▶ **Questions to answer**
a. Answer these questions about the court opinion:
(i) Which judge wrote the concurring opinion?
(ii) Which Supreme Court decision does the opinion say has drawn widely divergent views about its true import?
(iii) What license does the court opinion list?
b. Continue the court opinion from the point where it stops.

▶ **Document segment**
══════════

Court Opinion

ID: 6916640
Source: CourtListenerOpinion
Date Created: 2022-07-23 22:43:26.803496+00
Date Added: 2024-06-11T16:06:40.472062
License: Public Domain

STEWART, Circuit Judge
(concurring) .
Widely divergent views have developed as to the true import of Yates v. United States, 1957, 354 U.S. 298, 77 S.Ct. 1064, 1 L.Ed.2d 1356. Compare United States v. Silverman, 2 Cir., 1957, 248 F.2d 671 and Fujimoto v. United States, 9 Cir., 1958, 251 F.2d 342 with Wellman v. United States, 6 Cir., 1958, 253 F.2d 601; Bary v. United States, 10 Cir., 1957, 248 F.2d 201 and dissenting opinion in United States v. Silverman, 248 F.2d at page 687, and with United States v. Kuzma, 3 Cir., 1957, 249 F.2d 619; Sentner v. United States, 8 Cir., 1958, 253 F.2d 310, and concurring opinion in Wellman v. United States, 253 F.2d at page 609.

══════════

▶ **Records supplied**
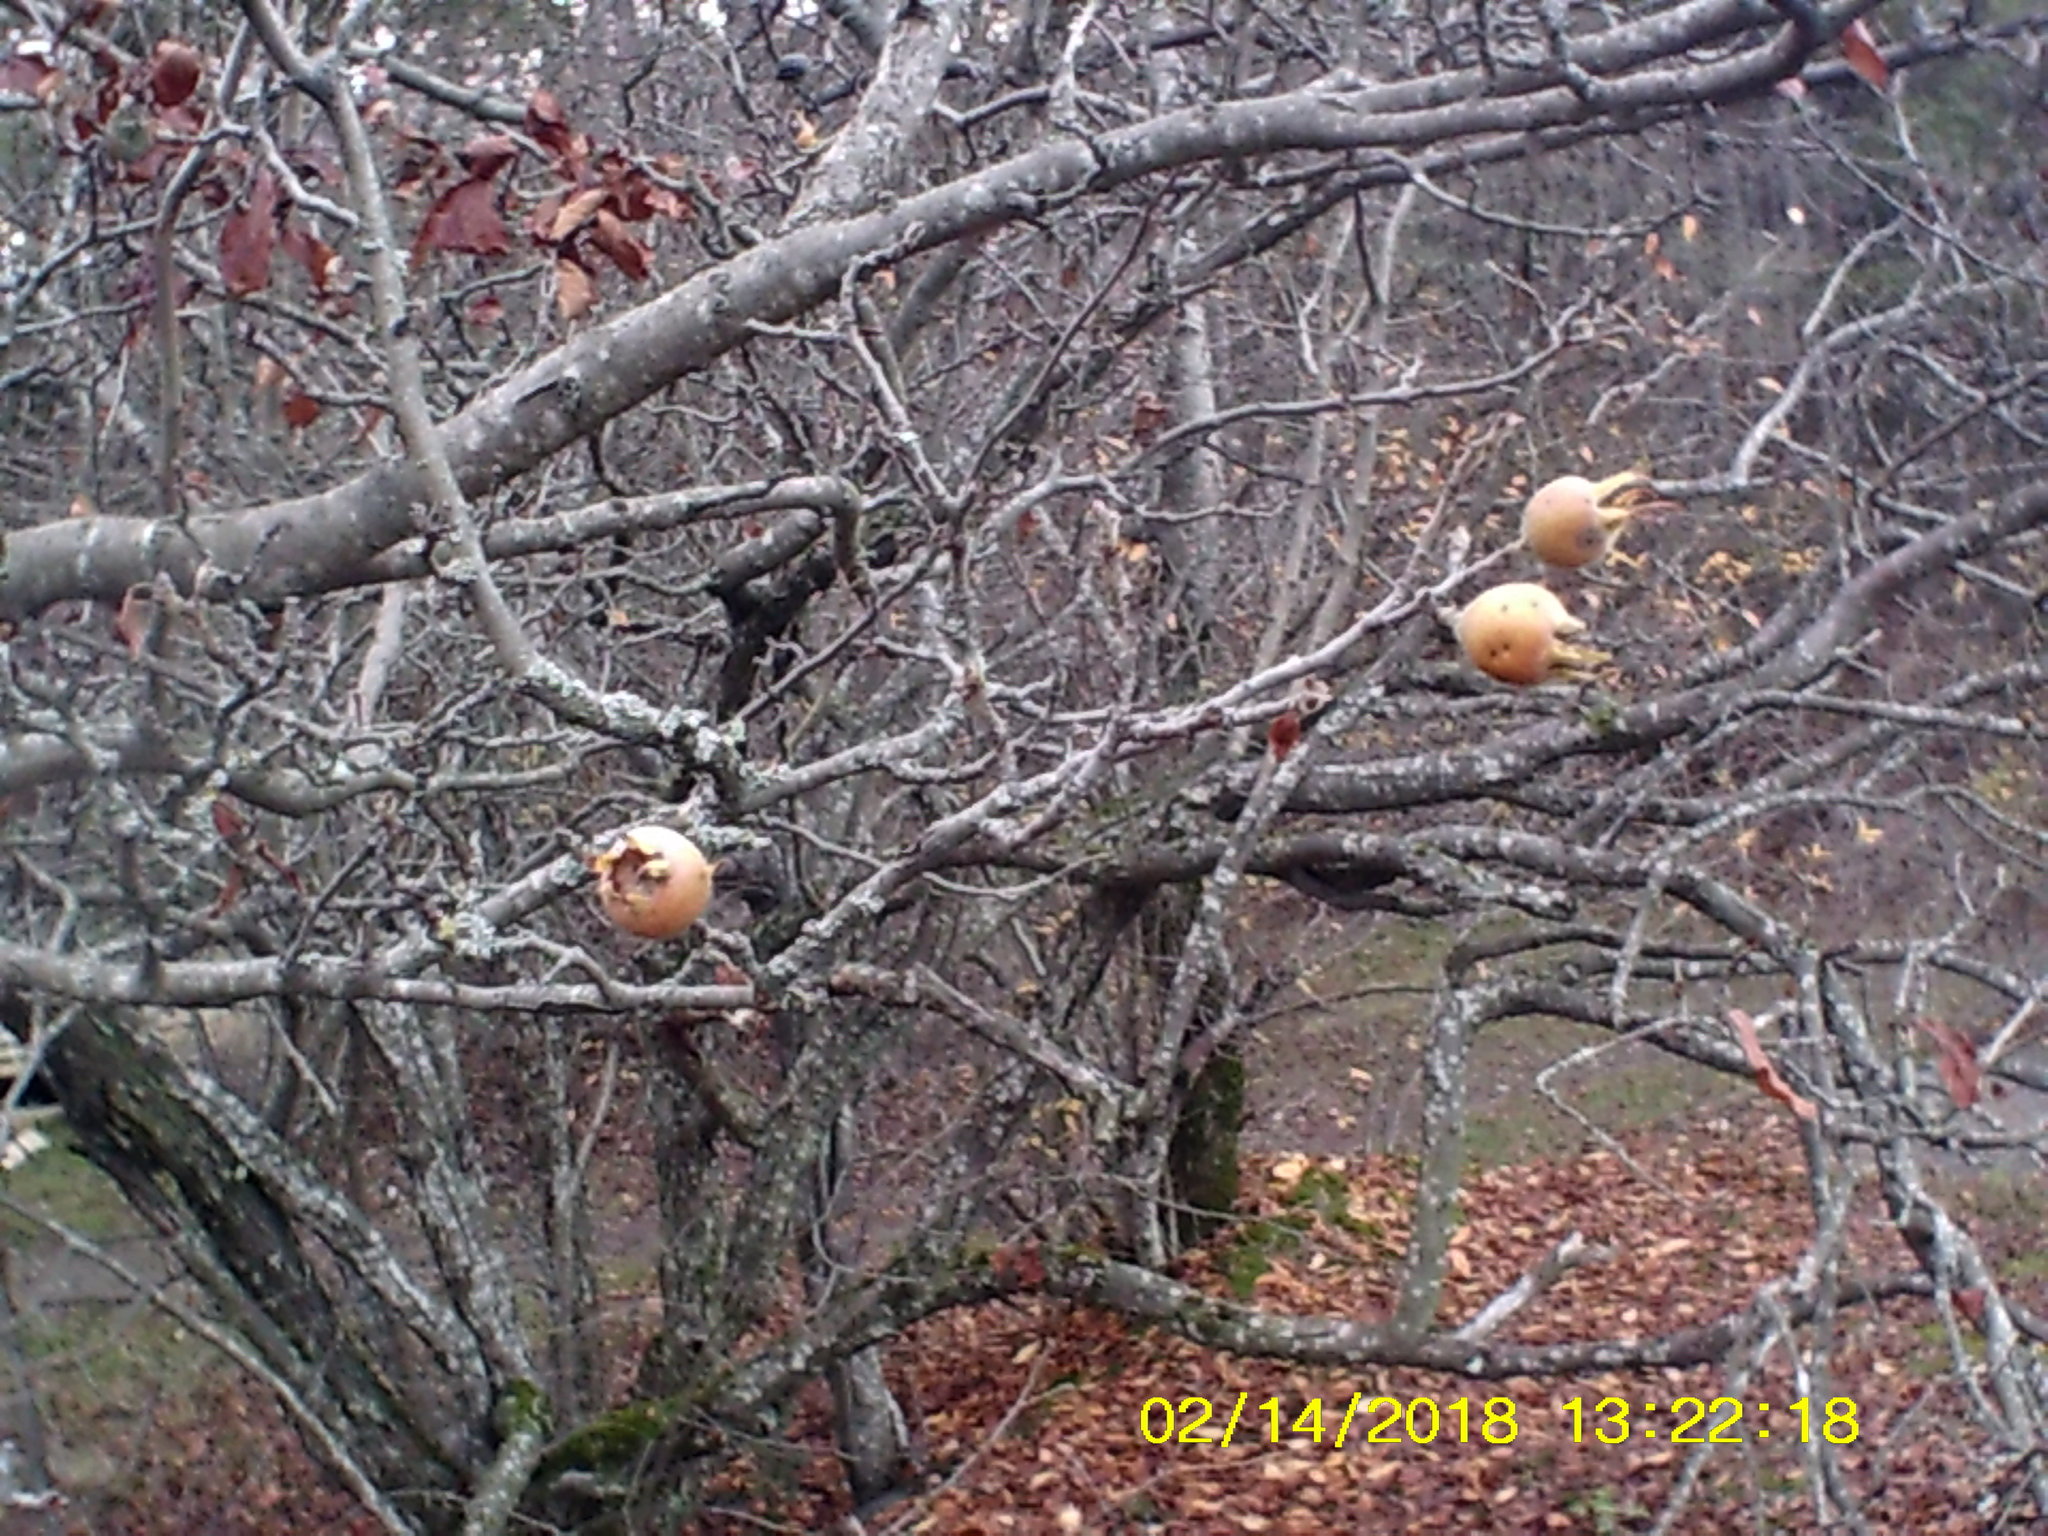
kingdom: Plantae
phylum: Tracheophyta
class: Magnoliopsida
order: Rosales
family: Rosaceae
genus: Mespilus
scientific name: Mespilus germanica
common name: Medlar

══════════

▶ **Expected responses**
a.
(i) Stewart, Circuit Judge
(ii) Yates v. United States, 1957, 354 U.S. 298
(iii) Public Domain

b.
In my opinion the present record does not contain sufficient evidence to support a conviction for conspiracy to advocate action of the kind required by Yates. My concurrence is based upon the belief that the record does contain enough to justify this court in affording the government an opportunity to determine whether to retry the appellants. The government’s decision will, of course, be made with the knowledge that all of its evidence must be channeled into the “advocacy” rather than the “organizing” charge, and with the further knowledge that the evidence must show not that the appellants conspired to advocate forcible government overthrow as an abstract idea, but to incite action to that end.